Signification symbolique : L'acte de vêtir Vénus s'apparente à un couronnement et à une intégration institutionnelle. Le manteau fleurdelisé royal francise immédiatement la scène, annexant la déesse antique au prestige de la maison de France et du duché de Berry. L'Heure incarne le seuil temporel et politique où la grâce céleste est accueillie et sanctifiée par l'étiquette princière.

4. Le regard du commissaire

Justification du parti pris & Classification

L’œuvre est classée sans équivoque en Catégorie 1 — Le changement de style. La démarche ne procède ni d’un déplacement culturel exogène (Catégorie 2), ni d’un détournement parodique ou angoissé (Catégorie 3), ni d’une simple analogie morphologique abstraite (Catégorie 4). Le sujet demeure explicitement la naissance allégorique de Vénus sur son coquillage, scandée par la triade originelle : souffle moteur à gauche, théophanie corporelle au centre, et geste d’accueil sous le voile à droite. L’opération curatoriale consiste en une rétro-projection historique rigoureuse : traduire l’icône du Quattrocento toscan dans la grammaire plastique du Gothique International franco-flamand de 1410, en observant fidèlement les codes des ateliers de manuscrits enluminés du règne de Charles VI.

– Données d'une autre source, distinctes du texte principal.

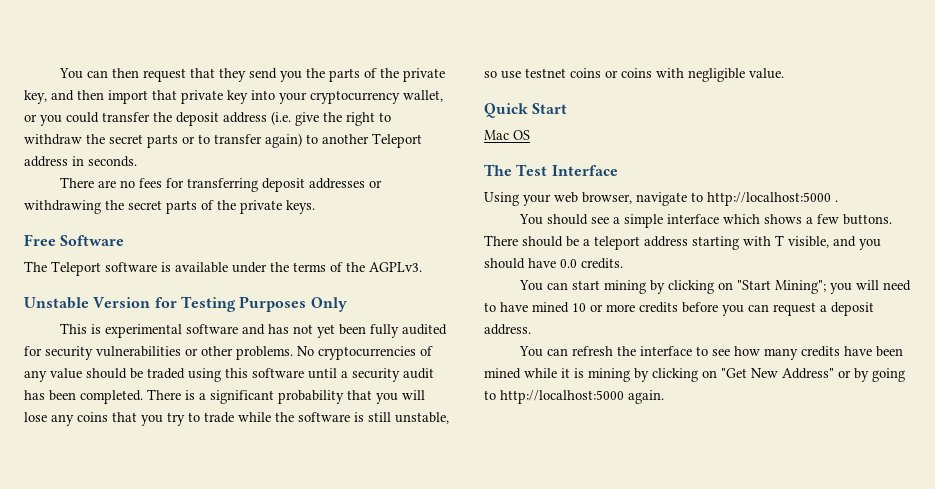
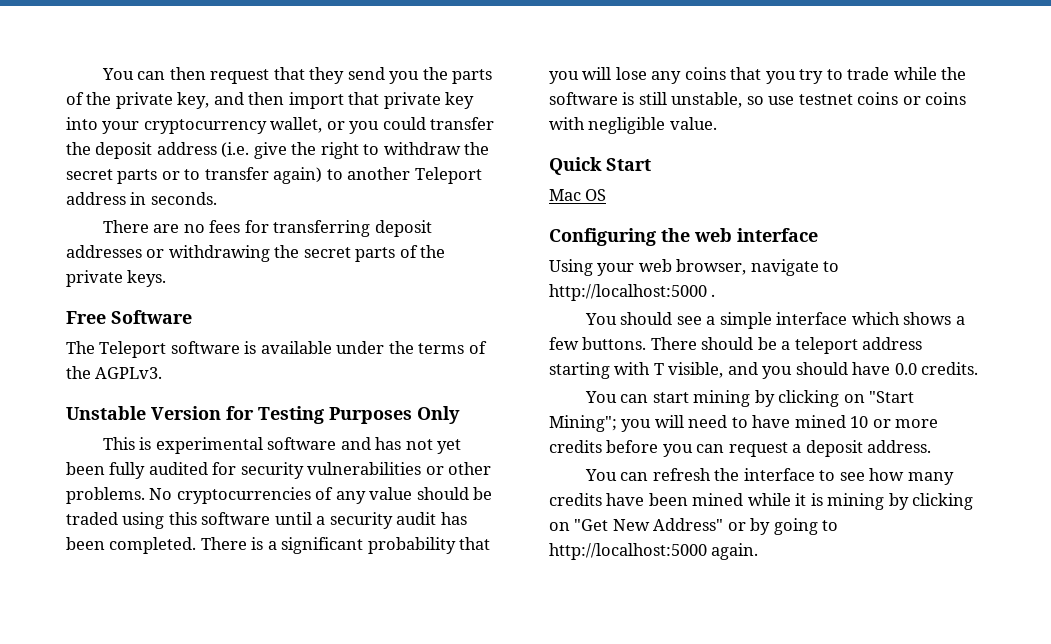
[484,164,618,176] The Test Interface -> [549,228,818,246] Configuring the web interface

Genèse plastique & Processus itératif

L'élaboration de la miniature a exigé une vigilance stylistique constante afin d'éviter les anachronismes rétrospectifs. Il convenait d’éradiquer tout vestige de perspective linéaire albertienne au profit de la spatialité étagée de l’enluminure, où la feuille d'or sert à la fois de clôture céleste et de réflecteur lumineux. L’anatomie de Vénus a été soigneusement épurée des canons gréco-romains pour adopter la sinuosité en « S », le ventre proéminent et la pâleur spectrale propres aux figures des frères de Limbourg et de Jan van Eyck naissant. De même, les attributs vestimentaires des acolytes — pourpoint court étriqué, hennin corniforme, manches à découpes — restituent avec exactitude la mode somptuaire de la cour de Bourges et de Paris vers 1410.

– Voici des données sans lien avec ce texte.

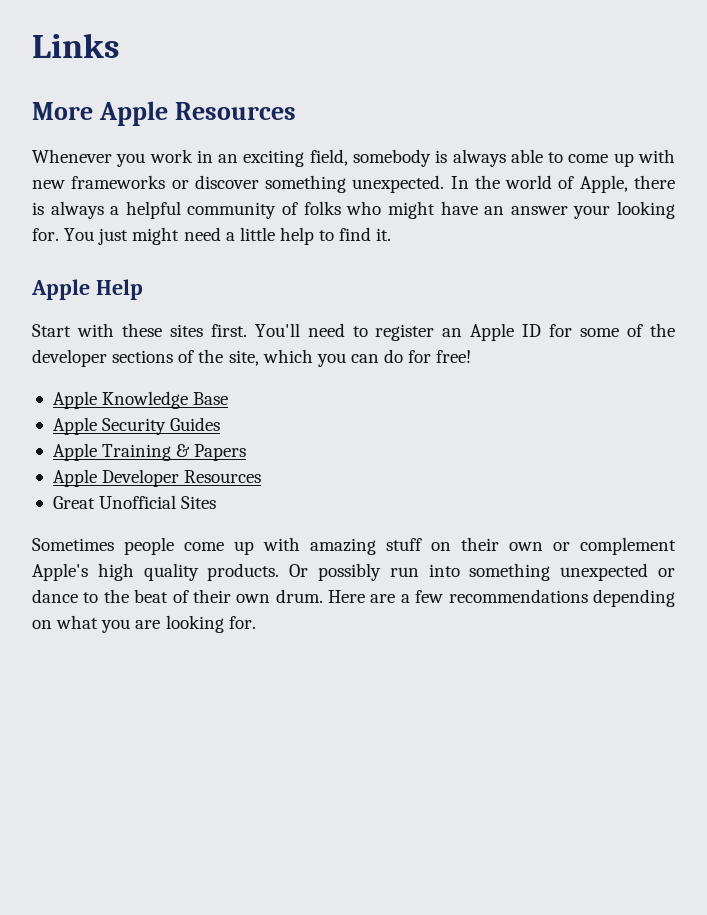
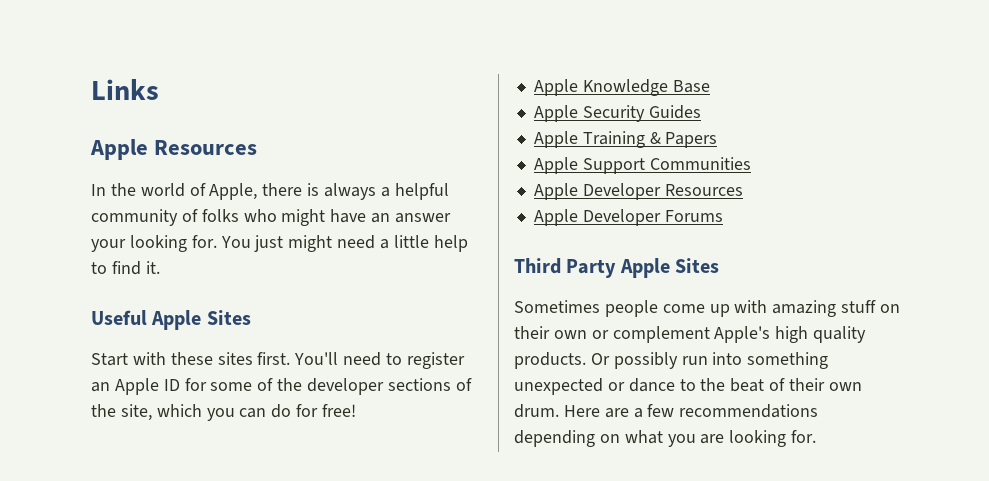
[32,102,93,120] More -> (159, 89) none
[32,149,676,167] [32,175,445,193] Whenever you work in an exciting field, somebody is always able to come up with new frameworks or discover something unexpected. -> (258, 147) none
[31,279,143,300] Apple Help -> [91,310,251,330] Useful Apple Sites
(247, 452) none -> [533,157,751,174] // Apple Support Communities
[52,495,177,509] Great Unofficial -> [533,209,723,226] [514,258,670,278] Apple Developer Forums // Third Party Apple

Perspectives transculturelles & Éclairage critique

Cette œuvre met en lumière un paradoxe fascinant de l'histoire des formes. Botticelli a peint sa Naissance de Vénus vers 1485, au zénith de l'humanisme florentin ; en imaginant sa transposition en 1410 au sein de l'art du livre français, l'exposition démontre la capacité du Moyen Âge tardif à absorber le paganisme antique par le filtre de l'allégorie profane courtoise. Loin d'être un pastiche régressif, cette miniature révèle que le lyrisme linéaire botticellien possédait déjà des affinités souterraines avec la grâce mélodique du gothique finissant. L'insertion du blason fleurdelisé et du manteau d'azur opère enfin un transfert de souveraineté symbolique, établissant le mécénat du duc de Berry comme le réceptacle légitime de la Beauté éternelle.

5. Sources & Bibliographie sélective

Sources textuelles & mythologiques

GUILLAUME DE LORRIS et JEAN DE MEUN. Le Roman de la Rose (c. 1230-1280), édité par Félix Lecoy, Honoré Champion, Paris, 1965-1970.
HÉSIODE. Théogonie, texte établi et traduit par Paul Mazon, Les Belles Lettres, collection des Universités de France, Paris, 1928.
POLIZIANO, Angelo. Stanze cominciate per la giostra del Magnifico Giuliano de' Medici (1475-1478), édition critique par Vincenzo Pernicone, Einaudi, Turin, 1954.

Études historiques & repères archéologiques

CAZELLES, Raymond et RATHFER, Johannes. Les Très Riches Heures du duc de Berry, La Renaissance du Livre, Tournai, 2001.
MEISS, Millard. French Painting in the Time of Jean de Berry: The Limbourgs and Their Contemporaries, 2 volumes, Thames & Hudson, Londres, 1974.
PANOFSKY, Erwin. Les Primitifs flamands (1953), traduit de l'anglais par Dominique Le Bourg, Hazan, Paris, 1992.
STERLING, Charles. La Peinture médiévale à Paris (1300-1500), 2 volumes, Bibliothèque des Arts, Paris, 1987-1990.

Institutions muséales & collections de référence

BIBLIOTHÈQUE NATIONALE DE FRANCE. Ms. Français 166 : Bible moralisée de Philippe le Hardi (enluminée par les frères de Limbourg, c. 1402-1404), Département des Manuscrits, Paris.
GALLERIA DEGLI UFFIZI. Sandro Botticelli, Nascita di Venere (inv. 1890 n° 878, tempera sur toile, c. 1485), Florence.
MUSÉE CONDÉ, CHÂTEAU DE CHANTILLY. Ms. 65 : Les Très Riches Heures du duc de Berry (miniatures des frères de Limbourg, c. 1411-1416), Chantilly.